What needs to be done:
Two lines below mark the span: the one containing "16. Schwalm, Angela" and the one containing "1. Blanton, Samantha". Set down both, plus every line between, exactly as they stand, and nothing else.

Study material:
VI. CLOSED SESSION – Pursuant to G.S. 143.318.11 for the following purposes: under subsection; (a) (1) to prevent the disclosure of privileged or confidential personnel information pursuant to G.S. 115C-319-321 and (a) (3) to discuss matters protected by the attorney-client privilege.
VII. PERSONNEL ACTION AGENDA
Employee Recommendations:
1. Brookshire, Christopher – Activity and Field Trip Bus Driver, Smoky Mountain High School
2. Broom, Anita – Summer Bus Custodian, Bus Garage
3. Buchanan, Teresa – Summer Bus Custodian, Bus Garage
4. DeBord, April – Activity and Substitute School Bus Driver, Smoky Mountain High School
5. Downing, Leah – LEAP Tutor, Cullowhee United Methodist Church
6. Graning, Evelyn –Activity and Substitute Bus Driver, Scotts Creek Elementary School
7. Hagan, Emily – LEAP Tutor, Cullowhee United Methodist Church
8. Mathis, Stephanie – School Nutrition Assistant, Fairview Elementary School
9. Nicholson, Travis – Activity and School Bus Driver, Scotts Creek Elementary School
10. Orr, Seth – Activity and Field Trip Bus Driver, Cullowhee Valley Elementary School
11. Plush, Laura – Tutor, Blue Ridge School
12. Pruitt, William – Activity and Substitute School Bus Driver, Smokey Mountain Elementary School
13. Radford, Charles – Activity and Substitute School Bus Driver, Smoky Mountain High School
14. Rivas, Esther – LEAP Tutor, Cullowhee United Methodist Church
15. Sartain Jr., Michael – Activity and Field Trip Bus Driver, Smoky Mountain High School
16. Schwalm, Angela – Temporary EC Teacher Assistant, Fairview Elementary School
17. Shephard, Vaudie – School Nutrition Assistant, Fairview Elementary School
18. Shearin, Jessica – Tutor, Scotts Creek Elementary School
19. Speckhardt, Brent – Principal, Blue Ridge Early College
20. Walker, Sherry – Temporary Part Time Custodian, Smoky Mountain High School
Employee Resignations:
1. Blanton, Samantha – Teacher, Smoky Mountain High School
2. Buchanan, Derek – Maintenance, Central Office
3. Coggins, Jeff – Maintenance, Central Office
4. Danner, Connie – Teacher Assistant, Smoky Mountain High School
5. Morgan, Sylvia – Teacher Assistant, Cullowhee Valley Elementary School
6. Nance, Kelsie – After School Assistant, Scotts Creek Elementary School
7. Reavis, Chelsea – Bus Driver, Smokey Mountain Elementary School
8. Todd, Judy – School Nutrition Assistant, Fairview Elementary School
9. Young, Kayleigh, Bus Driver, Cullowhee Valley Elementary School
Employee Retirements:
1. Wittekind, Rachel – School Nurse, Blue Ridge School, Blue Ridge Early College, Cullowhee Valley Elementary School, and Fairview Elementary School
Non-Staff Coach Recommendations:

Written response:
16. Schwalm, Angela – Temporary EC Teacher Assistant, Fairview Elementary School
17. Shephard, Vaudie – School Nutrition Assistant, Fairview Elementary School
18. Shearin, Jessica – Tutor, Scotts Creek Elementary School
19. Speckhardt, Brent – Principal, Blue Ridge Early College
20. Walker, Sherry – Temporary Part Time Custodian, Smoky Mountain High School
Employee Resignations:
1. Blanton, Samantha – Teacher, Smoky Mountain High School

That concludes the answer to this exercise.